Lucie Delarue-Mardrus est aussi l’un de ces poètes qu’il faut visiter sur ses terres.

Sur le quai Sainte-Catherine je la rencontre, elle prépare dans le musée du vieil Honfleur son exposition posthume et pour plus de sûreté, en bonne Normande, elle en surveille avec le conservateur l’agencement. Cet entassement de richesses diverses montre bien la variété du tempérament de Lucie Delarue-Mardrus. Les manuscrits et les poèmes sont placés sous verre, les peintures accrochées non loin du tableau noirci de Pierre Berthelot, ce navigateur du XVIIe siècle qui avait quitté son port de Honfleur pour aller guerroyer aux Iles au service du roi du Portugal ; il se fit missionnaire, convertit les Indiens et subit le martyre : un coup de sabre qui l’occit. Au fond de l’ancienne chapelle désaffectée se dresse le Panthéon des 36 chandelles. Cette pyramide de bougies taillées a pour nous, Français, autant d’intérêt que les sculptures sur bois des artistes marquisiens. Pareille à ses ancêtres médiévaux qui écrivaient dans la pierre des églises les histoires locales, Lucie Delarue-Mardrus a buriné dans la cire étroite haute de 20 centimètres et revêtu de couleurs les personnages de son pays : Guillaume le Conquérant, la reine Mathilde, des sirènes et des madones, Notre-Dame du Joli Mai, Notre-Dame du Bel Été, Notre-Dame des Sept Douleurs d’Octobre, Notre-Dame des Neiges, sainte Thérèse de Lisieux, son fermier et sa fermière, M. et Mme Lebec, et la servante au grand cœur, Berthe, qui ressemble à s’y méprendre au vicomte de Chateaubriand.
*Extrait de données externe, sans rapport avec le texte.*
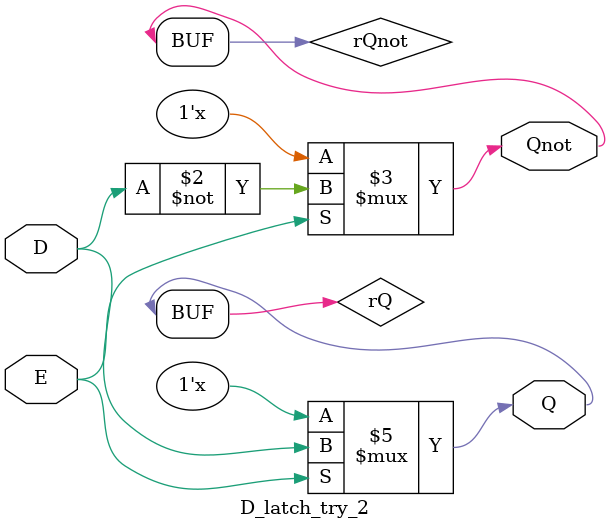
<source format=v>
module D_latch_try_2(D,E, Q, Qnot); //declares module
	
	input wire D, E; //defines input wires D, E
	output Q, Qnot; //defines output Q, Qnot
	
	reg rQ, rQnot; //defines rQ, rQnot
	
	always @(*) begin //initiates always @
		if(E) begin //if statement triggered by E
			
			rQ <= D; //defines logical expression for rQ for a D flip flop
			rQnot <=~D; //defines logical expression for rQnot for a D flip flop
		end //ends if statement
	end //ends always @
	
	assign Q = rQ; //assigns logical expression to rQ
	assign Qnot = rQnot; //assigns logical expression to rQnot
	
endmodule //ends module

</source>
Des pastels, des peintures ont saisi les nuages nacrés de l’estuaire de la Seine au moment où ils vont se décomposer en pluie pour arroser les pommiers en fleur.

Sur la matière plate du verre Lucie Delarue-Mardrus a fait jaillir des bouquets éblouissants.

Voici la galerie des livres : une quarantaine de romans : Le Roman de Six Petites Filles, L’Acharnée, Tout l’Amour, Le Pain blanc, Graine au vent, Ex-Voto, Un cancre etc. ; des piles de journaux qu’elle a depuis de nombreuses années ennoblis de sa prose. Parmi les deux millions de lecteurs de ses quarante romans je suis certaine que seulement 10 % connaissent le poète.

Mme Lucie Delarue-Mardrus est un des poètes qui a le mieux chanté un de nos plus précieux mythes, la mer et nos rivages nordiques, elle est le poète de la Manche, de cette mer normande qui nous appartient exclusivement. L’Angleterre est de l’autre côté c’est possible, mais du côté anglais la Manche n’est plus qu’un couloir à mal de mer, la Manche française possède les marées, le flux, le reflux, la rumeur divine du flot.

Lucie Delarue-Mardrus me conduit chez la mère d’Alphonse Allais, quasi-centenaire. "Vite, dépêchons-nous."